WBC2026:ベネズエラ代表主将にサルバドール・ペレス!

WBC2026へ向けて、ベネズエラ野球代表はひとつの象徴的な決断を下した──
サルバドール・ペレス。
2013年大会から3度のWBCをくぐり抜け、世界球史の濃密な層にその名を刻んできたこの捕手が、ベネズエラ代表キャプテンとしてチームの中枢に座ることになったのである。
MLBでの長大な時間、ロイヤルズ一筋14年。その歳月は、単なる記録の堆積ではなく、内側から金属疲労を孕みつつもなお輝度を増していく巨大建築物のようだ。
今季は打率.236ながら30本塁打、100打点を叩き出し、通算では打率.264、303本塁打、1016打点。
2021年には48本塁打で本塁打王と打点王の二冠を獲得し、シルバースラッガー賞5回、ゴールドグラブ賞5回という、ほとんど神話的なスペックを備えた“強打の捕手”である。
WBC通算成績は打率.346、2本塁打、8打点。
国際舞台でも、そのバットが示す輪郭は鈍らず、むしろ高密度の静かな狂気を帯びている。
そしてこのWBC2026ベネズエラ代表はマイアミで開かれる1次ラウンドD組へと配置されている。

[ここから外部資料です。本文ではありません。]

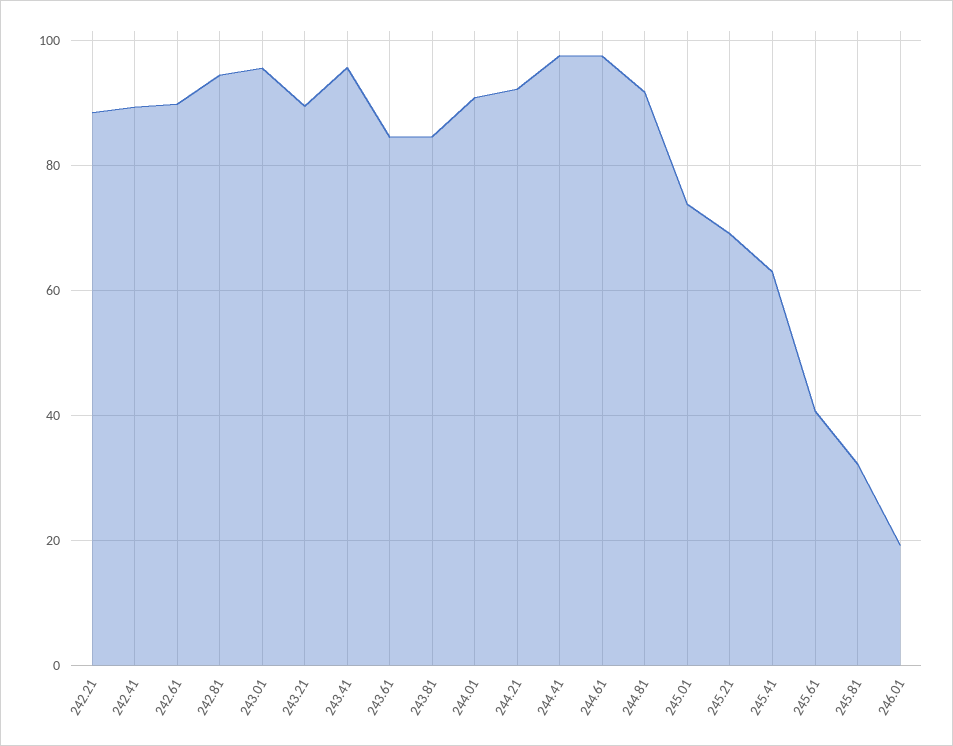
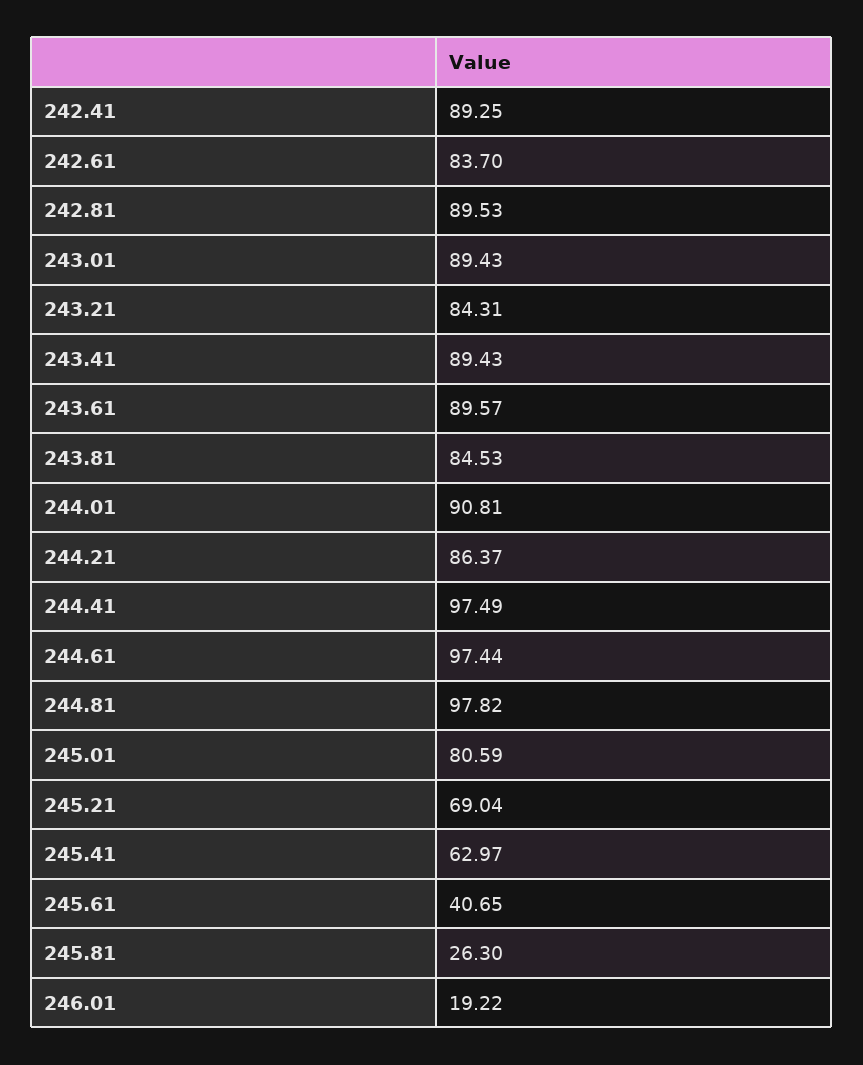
  {
-   "242.21": 88,
    "242.41": 89.25,
-   "242.61": 90,
+   "242.61": 83.7,
-   "242.81": 94,
+   "242.81": 89.53,
-   "243.01": 96,
+   "243.01": 89.43,
-   "243.21": 90,
+   "243.21": 84.31,
-   "243.41": 96,
+   "243.41": 89.43,
-   "243.61": 84,
+   "243.61": 89.57,
    "243.81": 84.53,
    "244.01": 90.81,
-   "244.21": 92,
+   "244.21": 86.37,
    "244.41": 97.49,
    "244.61": 97.44,
-   "244.81": 92,
+   "244.81": 97.82,
-   "245.01": 74,
+   "245.01": 80.59,
    "245.21": 69.04,
    "245.41": 62.97,
    "245.61": 40.65,
-   "245.81": 32,
+   "245.81": 26.3,
    "246.01": 19.22
  }

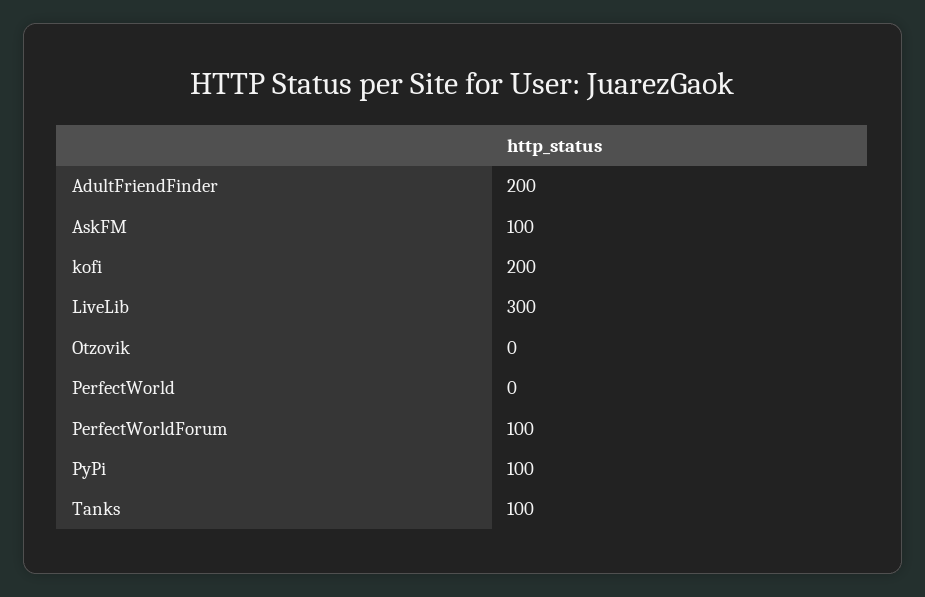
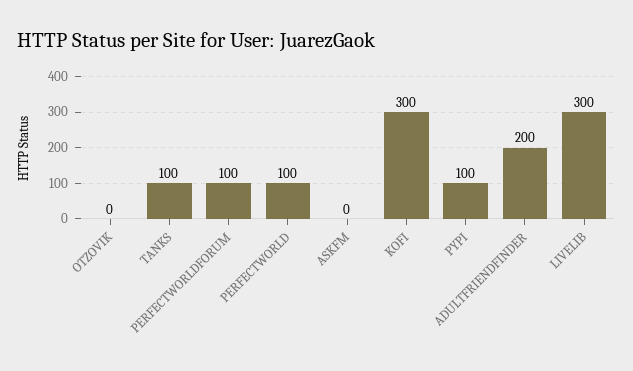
  {
    "AdultFriendFinder": 200,
-   "AskFM": 100,
+   "AskFM": 0,
-   "kofi": 200,
+   "kofi": 300,
    "LiveLib": 300,
    "Otzovik": 0,
-   "PerfectWorld": 0,
+   "PerfectWorld": 100,
    "PerfectWorldForum": 100,
    "PyPi": 100,
    "Tanks": 100
  }

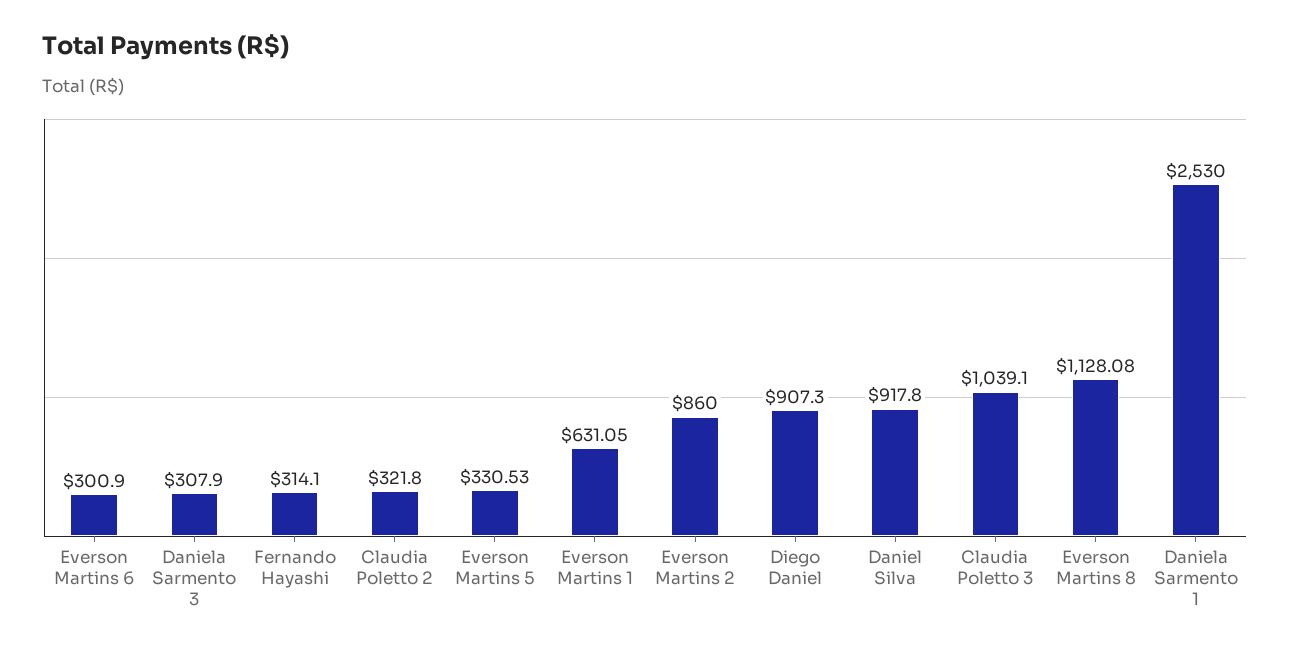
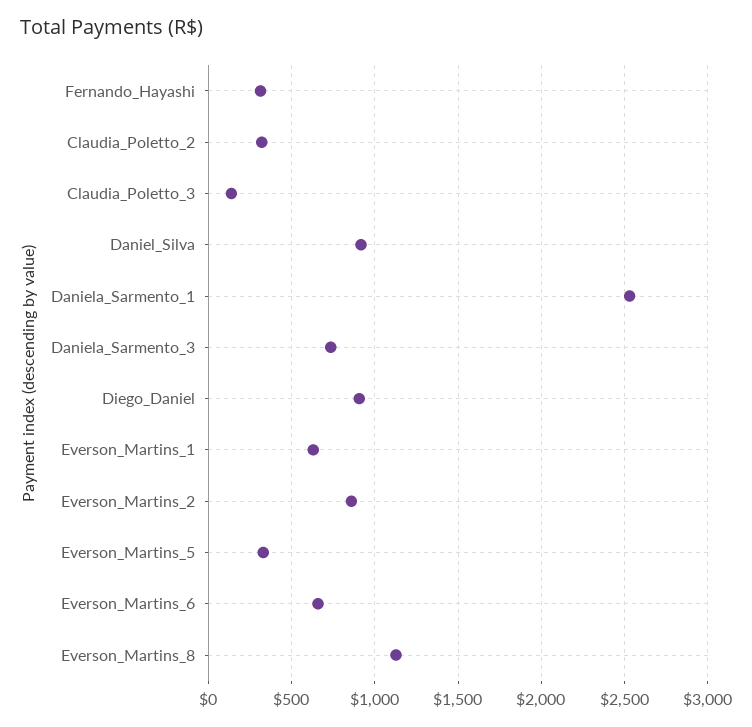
  {
-   "Everson Martins 6": 300.9,
+   "Everson Martins 6": 650,
-   "Daniela Sarmento 3": 307.9,
+   "Daniela Sarmento 3": 750,
    "Fernando Hayashi": 314.1,
    "Claudia Poletto 2": 321.8,
    "Everson Martins 5": 330.53,
    "Everson Martins 1": 631.05,
    "Everson Martins 2": 860,
    "Diego Daniel": 907.3,
    "Daniel Silva": 917.8,
-   "Claudia Poletto 3": 1039.1,
+   "Claudia Poletto 3": 150,
    "Everson Martins 8": 1128.08,
    "Daniela Sarmento 1": 2530
  }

もしベネズエラ代表がそこを突破すれば、侍ジャパンが身を置くC組からアメリカ本土行きを決めたチーム──すなわち、日本代表の影が確実に視界に差し込んでくる地点へと進むことになる。
両者が順調に階段を上がったとき、準々決勝で交錯する可能性が極めて高い。
その瞬間、捕手サルバドール・ペレスが背負う“キャプテン”という肩書きは、単なる称号を超えて、運命のトリガーとなるかもしれない。
WBC2026を巡る物語。その中心線のどこかで、ベネズエラ代表と侍ジャパンは必ず互いの影を踏む。
ペレスの存在は、その避けがたい衝突をあらかじめ深く照らし出しているのだ。